Simulation results of the serial formation

Next, the parallel tracking controller is tested in the presence of obstacles. At the initial state, a group of four agents is distributed on the y-axis, where the leader has a constant velocity and zero angular velocity. The goal of the multi-agent is to achieve a collision-free movement along the wall while maintaining the parallel formation. The navigation controller (12) is tested, where the emerging behaviors with different parameters are shown in Fig. 6. With more emphasis on maintaining the parallel formation (thus using smaller \(\beta _{a}\) and larger \(\alpha _{s}\) as in Fig. 6(a)), larger \(k_{1}\) and \(k_{2}\) are required for obstacle avoidance. Compared with switching to the repulsive vector field \(f_{OA}\), Fig. 6(b) and Fig. 6(c) show that incorporating a serial term as well helps to realize a smoother obstacle-avoidance behavior. Such tradeoff can be leveraged by adjusting \(\alpha _{s}\) for different application scenarios.

Figure 6
figure 6

Navigation coordination in the presence of obstacles

By taking all the control schemes into consideration, a more complicated scenario is studied. The agents are navigating in an unknown environment with obstacles, and the switching behaviors are demonstrated. The leader follows a given trajectory with constant velocity \(v_{T}=0.1\) and piece-wise constant angular velocity. Distributed controllers for the other three followers are implemented to realize a switching formation with inter-agent distance \(d_{0}=0.8\) while avoiding the unknown obstacle. The switching behaviors are demonstrated in Fig. 7. In the beginning, the multi-agent system is maintaining a parallel formation during time interval \([0, 25]\). After that, the group gradually switches to a serial formation to go through the passage in the presence of an obstacle. The obstacle avoidance behavior is activated at \(t=70\) and corresponding obstacle avoidance commands are added during \(70 \leq t \leq 110\). In order to perform a stable switch back to the parallel formation, a transient serial control mechanism is applied on \([110, 120]\) to drive the robots into the stable region of parallel control, where the final switch occurs at \(t=120\).

Figure 7
figure 7

Trajectories of switching formations

The results show that the followers could achieve serial and parallel formations as desired and switch the patterns smoothly. Note that some large maneuvers could be observed on the trajectory of agent 4 at \(t=45\) and \(t=90\). That is because of the change of \(\beta _{0}\) between the switching of serial and parallel formations, as well as trigger and cease of the obstacle avoidance control.

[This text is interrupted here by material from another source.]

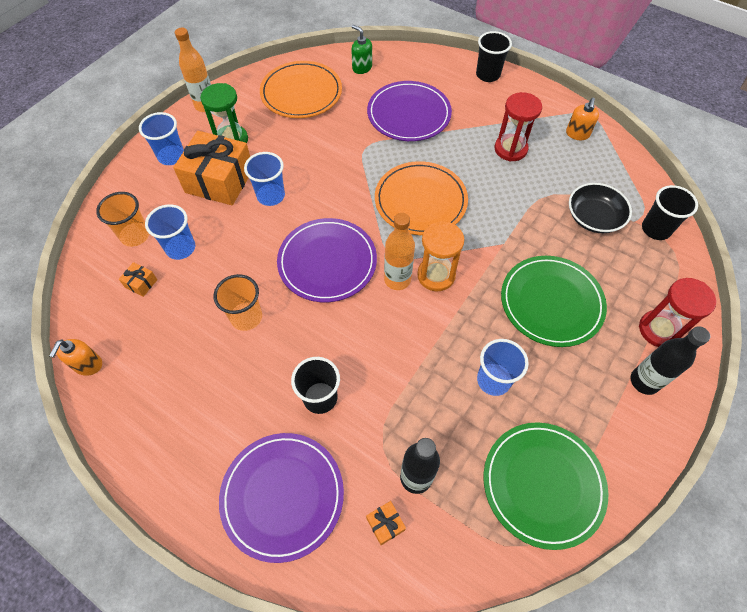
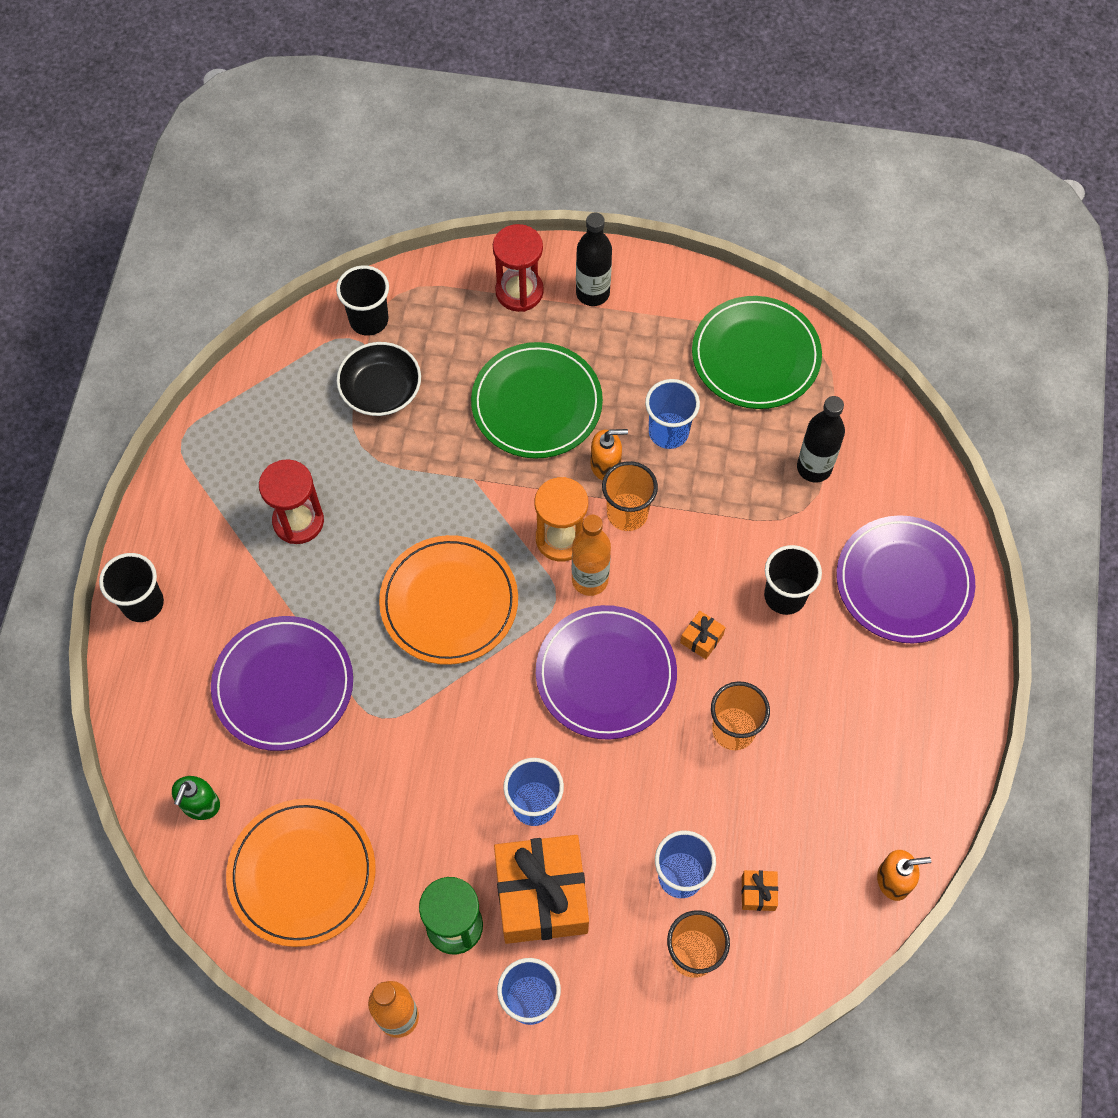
camera: 115 degrees left, 5 degrees up
(385, 524) = (873, 477): orange gift -> orange gift (701, 639)
(437, 323) = (627, 513): none -> orange cup
(577, 134) = (230, 445): orange soap dispenser -> orange soap dispenser (606, 465)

In practice, time-varying parameters \(k_{1}\) and \(k_{2}\) in (11) are considered and transition behaviors can be further improved to guarantee smooth maneuvers.

6 Conclusions

In this paper, two control algorithms are proposed for a multi-agent system to achieve serial and parallel formations respectively, where only local measurements of relative distance and bearing information from neighbors are used. Stability and robustness of the proposed algorithms are analyzed. Practical issues such as formation switching and obstacle avoidance are also discussed, which are illustrated by numerical simulations.